Немцы бомбили Горький,, засылали своих шпионов. Много немецкой агентуры обезвредили чекисты в городе. В основном сброшенных на парашютах наших военнопленных. Немцам не удалось вывести из строя заводы. Женщины и дети продолжали ковать победу.

 

«А заключенные на военных заводах не работали, — говорит Рясной. — Это потом, на Волго-Доне...»

 

Отобрали орден

 

В. Горьком он пробыл до июля 1943 года. Вызвали в Москву к Маленкову. Георгий Максимилианович говорит:

 

— Поезжайте на Первый Украинский фронт к Ватутину, там Хрущев и Коротченко, секретарь ЦК Украины. Скоро будет рассмотрен и утвержден план освобождения Украины, а там много националистов, ОУНовцев, которых надо ликвидировать.
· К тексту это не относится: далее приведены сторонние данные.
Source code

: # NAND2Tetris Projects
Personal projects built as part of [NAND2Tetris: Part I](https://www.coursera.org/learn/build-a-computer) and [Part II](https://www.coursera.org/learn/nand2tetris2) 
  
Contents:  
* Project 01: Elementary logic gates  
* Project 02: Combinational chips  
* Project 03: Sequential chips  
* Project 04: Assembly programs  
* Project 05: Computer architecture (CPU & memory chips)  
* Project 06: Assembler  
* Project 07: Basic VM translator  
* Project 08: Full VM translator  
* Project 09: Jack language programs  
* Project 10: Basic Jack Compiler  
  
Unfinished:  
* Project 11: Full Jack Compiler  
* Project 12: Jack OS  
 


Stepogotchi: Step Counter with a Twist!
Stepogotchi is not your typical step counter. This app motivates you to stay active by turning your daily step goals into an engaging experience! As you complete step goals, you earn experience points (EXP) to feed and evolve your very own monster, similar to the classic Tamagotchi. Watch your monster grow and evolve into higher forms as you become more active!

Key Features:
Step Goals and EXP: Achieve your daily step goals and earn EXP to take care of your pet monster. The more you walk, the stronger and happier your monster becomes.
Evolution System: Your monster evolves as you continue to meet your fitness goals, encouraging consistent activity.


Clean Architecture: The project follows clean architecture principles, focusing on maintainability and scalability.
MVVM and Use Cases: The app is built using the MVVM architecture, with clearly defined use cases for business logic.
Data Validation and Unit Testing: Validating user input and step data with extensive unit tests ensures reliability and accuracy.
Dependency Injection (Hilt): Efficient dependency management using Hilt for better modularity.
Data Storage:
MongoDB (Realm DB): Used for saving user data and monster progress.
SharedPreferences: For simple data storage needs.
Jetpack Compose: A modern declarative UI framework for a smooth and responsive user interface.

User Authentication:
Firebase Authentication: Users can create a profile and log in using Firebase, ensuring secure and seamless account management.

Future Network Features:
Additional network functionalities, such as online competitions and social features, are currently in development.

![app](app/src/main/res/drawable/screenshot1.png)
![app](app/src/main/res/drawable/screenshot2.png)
Вы назначаетесь народным комиссаром внутренних дел Украины!

 

Немцы подготовили из украинских националистов две дивизии «Галитчина» по 20 тысяч человек и, когда отступали из Западной Украины, оставили их в тылу. [157] Что они творили! Убивали советских солдат и офицеров, пускали под откос военные эшелоны, истязали мирных жителей...

 

«История освобождения Украины от немецких захватчиков еще не написана, — говорит Рясной. — Ведь вся война шла на Украине, там многое решалось. И дело в том, что сражаться приходилось не только с немцами, но и с украинцами. Ведь в каждом селе были созданы так называемые «боёвки» — боевые зве-» нья с санитарными службами, снабжением. ОУНовцы облагали население продуктовыми поборами, создавали запасы.

 

Одной Украины нет. Всегда было и есть две Украины. Одна — западной ориентации, другая тянется к России. ОУНовцы стремились проникнуть всюду. Только советский полк займет село и, усталый, расположится на отдых, на него нападают вооруженные члены Организации украинских националистов. Мне довелось освобождать Украину, и я все это видел своими глазами».

 

Да, было две Украины, не просто левый и правый берег, не только восточная и западная, была Украина Ковпака и Кожедуба — и была Украина Бандеры и Мельника.

 

Кто погиб за Днепр, будет жить века,

Если он погиб, как герой, —

 

пели и думали, что так будут петь и думать всегда.

 

Внутренние войска, которыми командовал Рясной, насчитывали 56 тысяч человек. Они обеспечивали продвижение наших оперативных частей, которые гнали немцев с Украины и дальше — из Польши, Венгрии, Чехословакии, старались не дать сбрасывать с рельсов поезда с техникой и солдатами.

 

Рясного в шутку называли «командующим Четвертым Украинским фронтом». Было пока три Украинских фронта, четвертого еще не было, но сам Константин Константинович Рокоссовский при появлении Рясного на каком-нибудь совещании шутя отдавал команду:

 

— Смирно! Входит командующий Четвертым Украинским фронтом!

 

...Украина давно стремилась к «самостийности», и вся обстановка там была неблагоприятной для [158] наступающих частей Красной Армии. Летчики мне говорили: «Хуже всего, если собьют над Украиной, — сразу сдадут немцам или полицейским!»